Sunday, September 18, 2016

The Immortal Life of Henrietta Lacks

This book, by Rebecca Skloot, tells the extraordinary story of how Henrietta Lacks’s cancer cells became immortal. On one level the book detailed how cancer researchers in the 1950's were able to keep Henrietta’s cancer cells alive in the laboratory and how her immortal cancer cells led to amazing things such as making the Salk polio vaccine available, discovering chemicals that caused cancer, and designing drugs for chemotherapy. Researchers learned how cells grow, how DNA works, and so many fundamental discoveries in biology and medicine from research on Henrietta’s cells that many biologists believe her cells were the single biggest development in biology in the 20th century.  

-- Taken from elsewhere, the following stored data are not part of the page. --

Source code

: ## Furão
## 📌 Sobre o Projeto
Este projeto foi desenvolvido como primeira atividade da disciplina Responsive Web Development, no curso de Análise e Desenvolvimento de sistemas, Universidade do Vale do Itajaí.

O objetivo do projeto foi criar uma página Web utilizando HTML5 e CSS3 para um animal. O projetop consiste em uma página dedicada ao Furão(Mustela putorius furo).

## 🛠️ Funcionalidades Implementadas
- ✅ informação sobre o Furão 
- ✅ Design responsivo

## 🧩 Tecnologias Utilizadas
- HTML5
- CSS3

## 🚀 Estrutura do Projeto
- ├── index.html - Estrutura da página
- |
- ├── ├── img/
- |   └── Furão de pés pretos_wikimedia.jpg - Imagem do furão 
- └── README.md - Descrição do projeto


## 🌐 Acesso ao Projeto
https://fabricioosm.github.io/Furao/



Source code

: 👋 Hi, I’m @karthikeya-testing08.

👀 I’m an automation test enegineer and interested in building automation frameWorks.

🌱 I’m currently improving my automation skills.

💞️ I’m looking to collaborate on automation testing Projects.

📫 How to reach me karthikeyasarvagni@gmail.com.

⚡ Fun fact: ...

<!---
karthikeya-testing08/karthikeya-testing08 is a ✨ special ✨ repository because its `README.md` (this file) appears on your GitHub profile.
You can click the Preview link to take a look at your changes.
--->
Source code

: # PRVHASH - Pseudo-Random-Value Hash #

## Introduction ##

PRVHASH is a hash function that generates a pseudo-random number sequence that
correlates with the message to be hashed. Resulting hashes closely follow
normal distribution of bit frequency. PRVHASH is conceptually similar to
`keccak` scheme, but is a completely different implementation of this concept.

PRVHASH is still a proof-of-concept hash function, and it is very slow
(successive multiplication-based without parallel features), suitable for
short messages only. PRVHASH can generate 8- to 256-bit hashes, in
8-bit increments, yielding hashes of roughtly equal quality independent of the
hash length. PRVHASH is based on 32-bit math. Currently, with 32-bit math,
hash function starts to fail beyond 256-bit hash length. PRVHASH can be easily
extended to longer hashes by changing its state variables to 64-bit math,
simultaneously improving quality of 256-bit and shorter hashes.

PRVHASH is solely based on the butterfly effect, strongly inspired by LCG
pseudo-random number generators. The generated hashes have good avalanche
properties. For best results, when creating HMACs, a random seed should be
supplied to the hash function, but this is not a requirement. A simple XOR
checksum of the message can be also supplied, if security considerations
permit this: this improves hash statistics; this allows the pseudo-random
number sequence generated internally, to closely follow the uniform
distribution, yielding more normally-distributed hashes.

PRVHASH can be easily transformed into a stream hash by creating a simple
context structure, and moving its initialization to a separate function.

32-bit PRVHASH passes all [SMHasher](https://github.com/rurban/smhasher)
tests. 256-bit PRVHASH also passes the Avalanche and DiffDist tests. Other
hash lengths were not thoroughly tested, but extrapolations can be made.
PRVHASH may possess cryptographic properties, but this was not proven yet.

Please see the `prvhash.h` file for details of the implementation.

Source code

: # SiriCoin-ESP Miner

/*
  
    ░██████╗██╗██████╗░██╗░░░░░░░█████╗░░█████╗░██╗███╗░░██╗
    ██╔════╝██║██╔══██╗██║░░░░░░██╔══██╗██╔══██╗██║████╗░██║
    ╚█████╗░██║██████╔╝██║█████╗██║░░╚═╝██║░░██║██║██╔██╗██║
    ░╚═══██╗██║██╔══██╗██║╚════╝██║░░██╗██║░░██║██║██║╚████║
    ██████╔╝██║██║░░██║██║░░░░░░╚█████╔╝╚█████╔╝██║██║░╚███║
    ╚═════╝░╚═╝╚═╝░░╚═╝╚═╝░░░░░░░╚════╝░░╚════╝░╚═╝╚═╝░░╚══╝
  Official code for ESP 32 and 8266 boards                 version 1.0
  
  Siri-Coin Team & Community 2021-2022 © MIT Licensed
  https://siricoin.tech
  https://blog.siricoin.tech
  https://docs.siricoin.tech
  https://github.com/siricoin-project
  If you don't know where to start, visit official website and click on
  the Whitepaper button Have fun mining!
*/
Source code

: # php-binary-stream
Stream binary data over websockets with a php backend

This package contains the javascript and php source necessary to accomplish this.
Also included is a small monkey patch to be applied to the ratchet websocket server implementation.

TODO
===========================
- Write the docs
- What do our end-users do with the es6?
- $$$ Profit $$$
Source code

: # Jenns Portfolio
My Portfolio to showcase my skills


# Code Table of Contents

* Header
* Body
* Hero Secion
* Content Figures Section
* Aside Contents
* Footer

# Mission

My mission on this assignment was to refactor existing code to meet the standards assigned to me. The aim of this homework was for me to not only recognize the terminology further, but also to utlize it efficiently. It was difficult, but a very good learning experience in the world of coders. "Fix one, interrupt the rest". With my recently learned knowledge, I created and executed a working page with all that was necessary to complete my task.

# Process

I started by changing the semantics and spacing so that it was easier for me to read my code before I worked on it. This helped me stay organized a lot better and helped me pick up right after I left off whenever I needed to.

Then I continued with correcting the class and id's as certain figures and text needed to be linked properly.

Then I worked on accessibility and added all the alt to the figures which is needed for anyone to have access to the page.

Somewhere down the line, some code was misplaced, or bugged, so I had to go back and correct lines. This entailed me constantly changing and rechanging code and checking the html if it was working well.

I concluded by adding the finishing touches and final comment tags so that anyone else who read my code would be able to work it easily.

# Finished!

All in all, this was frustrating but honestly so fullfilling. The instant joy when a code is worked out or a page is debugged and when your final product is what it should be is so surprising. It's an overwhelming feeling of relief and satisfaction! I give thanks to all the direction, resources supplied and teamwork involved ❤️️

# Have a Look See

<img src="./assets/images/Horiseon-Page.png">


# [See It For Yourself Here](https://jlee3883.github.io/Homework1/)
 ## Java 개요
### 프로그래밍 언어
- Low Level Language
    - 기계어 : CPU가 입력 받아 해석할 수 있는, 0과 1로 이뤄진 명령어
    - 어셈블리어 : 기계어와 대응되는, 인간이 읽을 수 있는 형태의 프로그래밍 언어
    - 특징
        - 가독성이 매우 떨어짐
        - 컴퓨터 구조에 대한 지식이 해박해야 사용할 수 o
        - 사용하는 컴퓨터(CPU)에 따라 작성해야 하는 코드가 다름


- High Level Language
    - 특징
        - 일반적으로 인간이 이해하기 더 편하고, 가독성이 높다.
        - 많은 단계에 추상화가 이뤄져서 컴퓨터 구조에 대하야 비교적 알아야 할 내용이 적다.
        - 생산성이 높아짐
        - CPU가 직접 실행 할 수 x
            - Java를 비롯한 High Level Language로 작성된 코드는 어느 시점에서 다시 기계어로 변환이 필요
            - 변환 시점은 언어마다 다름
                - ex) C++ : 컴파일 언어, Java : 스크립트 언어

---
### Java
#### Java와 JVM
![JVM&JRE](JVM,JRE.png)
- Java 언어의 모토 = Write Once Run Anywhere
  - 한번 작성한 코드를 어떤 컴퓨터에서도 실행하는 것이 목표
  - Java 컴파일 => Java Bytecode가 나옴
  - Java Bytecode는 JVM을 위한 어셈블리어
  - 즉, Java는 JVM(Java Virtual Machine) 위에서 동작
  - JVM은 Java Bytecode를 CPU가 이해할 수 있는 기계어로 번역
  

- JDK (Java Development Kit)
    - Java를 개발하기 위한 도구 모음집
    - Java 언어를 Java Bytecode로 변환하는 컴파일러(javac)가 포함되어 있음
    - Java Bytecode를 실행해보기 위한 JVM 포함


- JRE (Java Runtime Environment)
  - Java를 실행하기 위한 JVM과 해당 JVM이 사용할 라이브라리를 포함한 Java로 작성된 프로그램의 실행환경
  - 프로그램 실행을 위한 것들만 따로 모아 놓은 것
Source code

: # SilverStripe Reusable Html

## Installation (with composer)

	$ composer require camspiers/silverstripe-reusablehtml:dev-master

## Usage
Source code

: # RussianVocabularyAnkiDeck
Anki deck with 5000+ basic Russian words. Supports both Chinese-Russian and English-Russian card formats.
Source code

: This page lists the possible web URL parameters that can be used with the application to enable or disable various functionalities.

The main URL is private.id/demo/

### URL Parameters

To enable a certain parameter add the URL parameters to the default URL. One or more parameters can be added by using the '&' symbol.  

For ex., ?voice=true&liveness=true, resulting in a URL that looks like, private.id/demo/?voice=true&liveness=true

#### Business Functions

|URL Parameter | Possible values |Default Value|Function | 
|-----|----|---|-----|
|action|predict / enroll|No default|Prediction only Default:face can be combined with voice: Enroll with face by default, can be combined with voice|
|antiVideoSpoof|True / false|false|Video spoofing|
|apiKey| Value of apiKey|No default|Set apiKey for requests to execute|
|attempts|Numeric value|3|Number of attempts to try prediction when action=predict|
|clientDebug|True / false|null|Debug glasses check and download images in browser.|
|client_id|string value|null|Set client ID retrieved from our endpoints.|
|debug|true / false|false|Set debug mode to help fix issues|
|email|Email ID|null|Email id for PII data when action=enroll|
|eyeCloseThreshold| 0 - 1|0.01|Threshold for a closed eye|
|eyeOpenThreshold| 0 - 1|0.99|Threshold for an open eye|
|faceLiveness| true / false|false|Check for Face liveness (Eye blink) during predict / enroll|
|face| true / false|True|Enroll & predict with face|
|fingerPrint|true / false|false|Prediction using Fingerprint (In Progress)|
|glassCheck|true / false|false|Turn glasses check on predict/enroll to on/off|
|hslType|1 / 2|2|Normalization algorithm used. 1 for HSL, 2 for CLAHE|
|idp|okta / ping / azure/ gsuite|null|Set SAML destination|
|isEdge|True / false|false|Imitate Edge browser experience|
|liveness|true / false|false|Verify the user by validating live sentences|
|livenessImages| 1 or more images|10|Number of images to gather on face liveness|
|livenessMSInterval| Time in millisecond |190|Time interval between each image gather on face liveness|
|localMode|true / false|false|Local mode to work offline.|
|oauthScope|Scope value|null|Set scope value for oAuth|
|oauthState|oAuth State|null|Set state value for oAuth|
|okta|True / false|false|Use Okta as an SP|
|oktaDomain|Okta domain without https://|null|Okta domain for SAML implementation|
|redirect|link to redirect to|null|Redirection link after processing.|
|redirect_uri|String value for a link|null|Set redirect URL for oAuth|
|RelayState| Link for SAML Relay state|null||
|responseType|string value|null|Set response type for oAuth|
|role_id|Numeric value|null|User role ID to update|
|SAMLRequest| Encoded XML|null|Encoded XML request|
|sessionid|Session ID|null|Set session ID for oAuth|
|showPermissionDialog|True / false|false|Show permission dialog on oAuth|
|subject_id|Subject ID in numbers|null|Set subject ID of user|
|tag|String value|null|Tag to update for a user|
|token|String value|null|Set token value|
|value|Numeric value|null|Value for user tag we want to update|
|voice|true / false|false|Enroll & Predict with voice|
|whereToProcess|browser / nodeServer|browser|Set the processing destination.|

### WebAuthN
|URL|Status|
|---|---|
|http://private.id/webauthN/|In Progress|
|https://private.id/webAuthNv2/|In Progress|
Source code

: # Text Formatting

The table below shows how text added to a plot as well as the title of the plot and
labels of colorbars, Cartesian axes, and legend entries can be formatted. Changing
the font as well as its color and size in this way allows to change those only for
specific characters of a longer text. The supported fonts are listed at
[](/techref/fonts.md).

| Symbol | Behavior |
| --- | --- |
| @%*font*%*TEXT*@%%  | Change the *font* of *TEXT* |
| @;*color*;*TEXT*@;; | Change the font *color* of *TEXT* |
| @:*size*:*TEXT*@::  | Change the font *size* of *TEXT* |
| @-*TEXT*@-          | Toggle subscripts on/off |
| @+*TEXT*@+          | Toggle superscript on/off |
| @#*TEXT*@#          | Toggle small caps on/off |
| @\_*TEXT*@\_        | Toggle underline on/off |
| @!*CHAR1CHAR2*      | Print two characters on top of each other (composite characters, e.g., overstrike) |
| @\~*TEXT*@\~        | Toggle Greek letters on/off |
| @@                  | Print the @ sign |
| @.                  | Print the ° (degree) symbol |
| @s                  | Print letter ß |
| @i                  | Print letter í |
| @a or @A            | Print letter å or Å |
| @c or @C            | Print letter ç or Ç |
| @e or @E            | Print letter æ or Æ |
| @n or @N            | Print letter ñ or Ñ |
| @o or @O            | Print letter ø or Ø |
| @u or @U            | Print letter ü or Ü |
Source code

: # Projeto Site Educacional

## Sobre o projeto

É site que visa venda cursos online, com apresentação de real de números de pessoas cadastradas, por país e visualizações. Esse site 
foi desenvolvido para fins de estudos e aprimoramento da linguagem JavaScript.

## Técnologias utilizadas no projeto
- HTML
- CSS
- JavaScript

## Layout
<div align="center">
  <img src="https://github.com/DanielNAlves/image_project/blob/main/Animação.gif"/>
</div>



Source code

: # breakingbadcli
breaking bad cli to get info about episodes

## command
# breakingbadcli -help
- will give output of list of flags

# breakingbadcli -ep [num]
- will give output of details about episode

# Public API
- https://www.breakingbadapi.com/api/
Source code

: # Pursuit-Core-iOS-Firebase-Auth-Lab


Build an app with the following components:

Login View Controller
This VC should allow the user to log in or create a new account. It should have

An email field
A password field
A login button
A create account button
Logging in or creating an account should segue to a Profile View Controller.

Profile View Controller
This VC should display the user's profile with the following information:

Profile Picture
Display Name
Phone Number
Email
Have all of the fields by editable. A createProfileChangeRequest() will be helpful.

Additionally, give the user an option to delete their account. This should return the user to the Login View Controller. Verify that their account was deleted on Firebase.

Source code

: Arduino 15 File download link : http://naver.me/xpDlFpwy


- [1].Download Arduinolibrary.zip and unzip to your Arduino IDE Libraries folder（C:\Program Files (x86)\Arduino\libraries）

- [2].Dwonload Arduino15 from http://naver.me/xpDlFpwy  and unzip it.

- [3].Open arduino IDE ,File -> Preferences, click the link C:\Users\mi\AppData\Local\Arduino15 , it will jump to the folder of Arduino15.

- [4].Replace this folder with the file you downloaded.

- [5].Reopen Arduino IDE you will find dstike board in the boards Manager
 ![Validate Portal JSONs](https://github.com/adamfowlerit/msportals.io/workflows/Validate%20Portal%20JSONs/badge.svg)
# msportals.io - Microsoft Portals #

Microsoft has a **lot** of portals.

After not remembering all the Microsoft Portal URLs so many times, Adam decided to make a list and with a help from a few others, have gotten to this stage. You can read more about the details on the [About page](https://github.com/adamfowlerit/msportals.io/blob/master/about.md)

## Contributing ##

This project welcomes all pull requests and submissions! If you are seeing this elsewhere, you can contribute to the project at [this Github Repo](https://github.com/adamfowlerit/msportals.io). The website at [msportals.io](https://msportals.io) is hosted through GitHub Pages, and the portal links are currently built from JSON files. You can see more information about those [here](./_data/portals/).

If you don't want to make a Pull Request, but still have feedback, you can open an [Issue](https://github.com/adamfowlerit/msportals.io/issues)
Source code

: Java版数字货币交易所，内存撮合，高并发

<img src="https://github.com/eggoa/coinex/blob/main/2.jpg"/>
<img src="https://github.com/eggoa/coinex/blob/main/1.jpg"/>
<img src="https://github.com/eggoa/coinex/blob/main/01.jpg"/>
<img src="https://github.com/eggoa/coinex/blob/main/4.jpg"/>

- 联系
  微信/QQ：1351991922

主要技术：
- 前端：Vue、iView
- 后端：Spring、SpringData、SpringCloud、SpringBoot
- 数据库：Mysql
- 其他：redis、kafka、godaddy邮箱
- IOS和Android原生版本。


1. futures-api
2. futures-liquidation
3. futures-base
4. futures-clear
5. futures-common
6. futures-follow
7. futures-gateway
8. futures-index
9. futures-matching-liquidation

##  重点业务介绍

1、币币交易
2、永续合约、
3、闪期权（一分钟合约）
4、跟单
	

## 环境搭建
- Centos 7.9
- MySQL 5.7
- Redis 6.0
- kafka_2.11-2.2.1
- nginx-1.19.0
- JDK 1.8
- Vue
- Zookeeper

On another level the book told the personal story of Henrietta Lacks and how destructive her death from cervical cancer was to her family. The book moved between the personal story of Henrietta’s family and the revolutionary discoveries and huge profits in the pharmaceutical industry made from her cancer cells.

The most disturbing part of the story was that the family was never told that their mother’s cells were being grown in thousands of laboratories around the world. Her cells were unique and amazing because they quickly grew in a lab and unlike other cells, if cared for, they never died. Countless researchers have worked with her cells, known in laboratory circles as HeLa cells for the first two initials of her name. Many of the researchers who made discovery after discovery using her cells became curious about Henrietta Lacks.

Over time a huge scientific controversy developed between rich and famous cancer researchers who had identified eight unique types of cancer cells and a young scientist who claimed the eight unique properties were all in fact just HeLa cells. This made previous cancer research not only invalid but a waste of hundreds of millions of dollars. The only way to prove the young scientist’s claim was to get a DNA sample from Henrietta’s now grown children. Although the family was living in incredible poverty, they freely gave blood samples to help the researchers. However, the researchers leaked their names to the press and the subsequent stories written about them caused the family great distress.  They had no idea that their mother’s cells were still alive and being grown in laboratories around the world. The staggering poverty of the family of a woman whose immortal cancer cells had revolutionized 20th century medicine stood in stark contrast to the billions of dollars the pharmaceutical industry generated every year from discoveries using her cells.

At the end of the book, it described the legal cases that determined that when you give a tissue or blood sample to your doctor, you lose all rights to it.  Researchers and companies have taken peoples’ samples during the course of their treatments, patented their DNA, and made billions using it for unique treatments.  I would never have guessed.


In spite of what sounds like very dry subject matter, I found the book compelling and entertaining and I could not put it down.